THE INPUT Start Marker
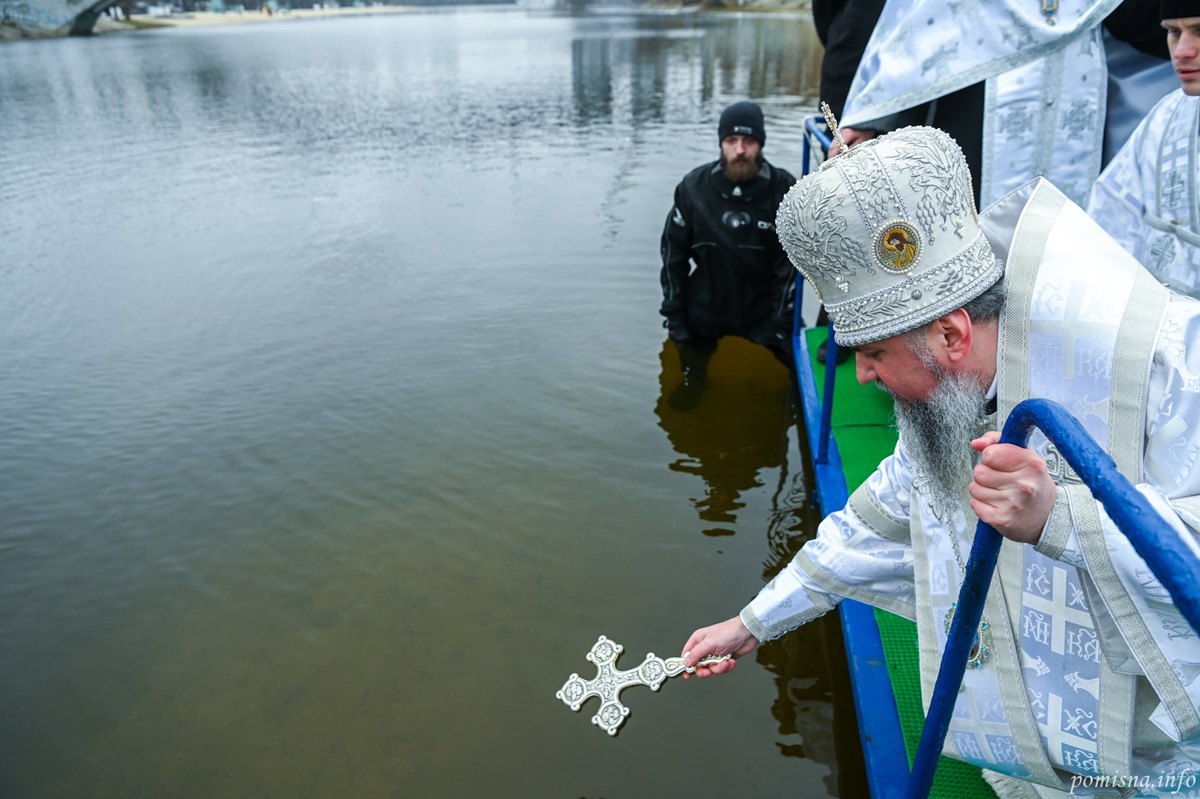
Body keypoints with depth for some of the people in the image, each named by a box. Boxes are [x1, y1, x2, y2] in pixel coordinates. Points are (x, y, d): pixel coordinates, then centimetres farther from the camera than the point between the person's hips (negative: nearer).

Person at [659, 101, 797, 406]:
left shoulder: (784, 189, -14)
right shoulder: (694, 187, -9)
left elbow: (791, 263, -11)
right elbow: (673, 252, -2)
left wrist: (782, 321, -12)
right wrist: (674, 314, -3)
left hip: (764, 310, -1)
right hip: (704, 310, 1)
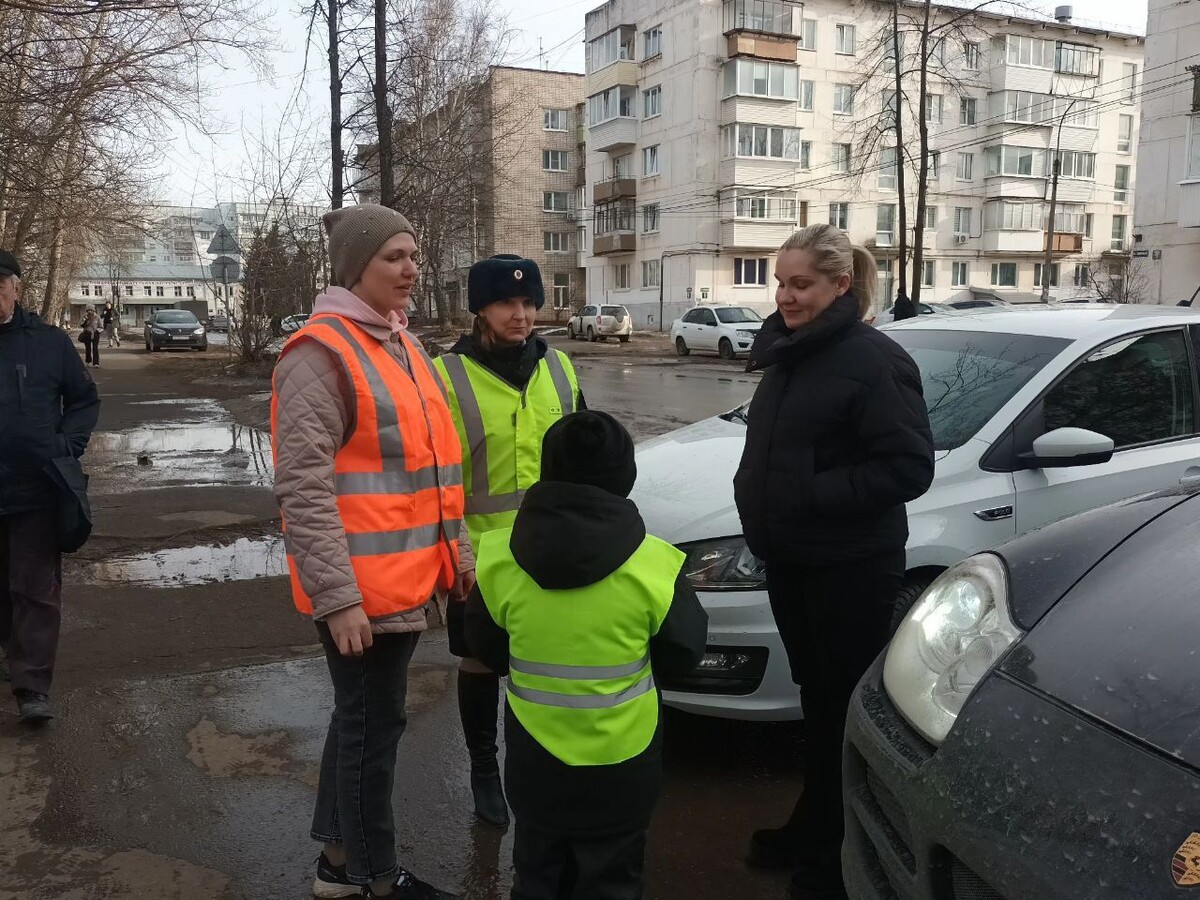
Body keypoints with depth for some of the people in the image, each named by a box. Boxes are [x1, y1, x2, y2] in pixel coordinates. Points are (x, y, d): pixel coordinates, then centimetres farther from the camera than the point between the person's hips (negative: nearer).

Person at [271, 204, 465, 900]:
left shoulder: (402, 345, 13)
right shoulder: (322, 353, -15)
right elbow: (303, 488, -20)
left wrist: (451, 545, 18)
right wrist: (336, 596, -23)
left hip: (405, 576, 9)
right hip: (360, 588, -9)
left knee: (365, 718, 19)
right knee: (373, 725, 4)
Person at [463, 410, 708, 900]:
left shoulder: (498, 557, -12)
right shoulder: (654, 564, -18)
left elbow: (486, 651, 1)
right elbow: (683, 655, -4)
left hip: (534, 759, 2)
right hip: (620, 763, -1)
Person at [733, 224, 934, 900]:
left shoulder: (873, 361, -17)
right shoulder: (789, 353, 10)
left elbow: (909, 467, -22)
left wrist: (809, 495, -23)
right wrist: (759, 495, 3)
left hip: (850, 567, -8)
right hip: (791, 558, 8)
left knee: (850, 705, 6)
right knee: (816, 696, 19)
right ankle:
THE INPUT End Marker
** EXERCISE DIRECTIONS **
Exclude all images and retype the data precisely.

** RESPONSE BOX **
Body keypoints with depth for some of the people in the image, each named by a box. Boxes are [x1, y1, x2, y2] in pixel coordinates. Points are (x, y, d): pixel coordinates, then centimetres farther from the camera than the point between the person's hips (negative: nearer).

Person at [659, 101, 797, 406]:
left shoulder: (784, 189, -14)
right shoulder: (694, 187, -9)
left elbow: (791, 263, -11)
right elbow: (673, 252, -2)
left wrist: (782, 321, -12)
right wrist: (674, 314, -3)
left hip: (764, 310, -1)
right hip: (704, 310, 1)
Body keypoints with depth for some of the people in the image, each named by a box. Boxes are [x1, y1, x2, y2] in pixel coordinates. Points are (x, y, d): pixel coordinates, then centimetres farther from the camera than the point between the person's hips (negative: nearer).

Person at [271, 204, 465, 900]:
left shoulder: (402, 345, 13)
right shoulder: (322, 353, -15)
right elbow: (303, 488, -20)
left wrist: (451, 545, 18)
right wrist: (336, 596, -23)
left hip: (405, 576, 9)
right hip: (360, 588, -9)
left knee: (365, 718, 19)
right knee: (373, 725, 4)
Person at [463, 410, 708, 900]:
left shoulder: (498, 557, -12)
right shoulder: (654, 564, -18)
left elbow: (486, 651, 1)
right elbow: (683, 655, -4)
left hip: (534, 759, 2)
right hip: (620, 763, -1)
Person at [733, 224, 934, 900]:
left shoulder: (873, 361, -17)
right shoulder: (789, 353, 10)
left elbow: (909, 467, -22)
left wrist: (809, 495, -23)
right wrist: (759, 495, 3)
left hip: (850, 567, -8)
right hip: (791, 558, 8)
left knee: (850, 705, 6)
right knee: (816, 696, 19)
right ankle:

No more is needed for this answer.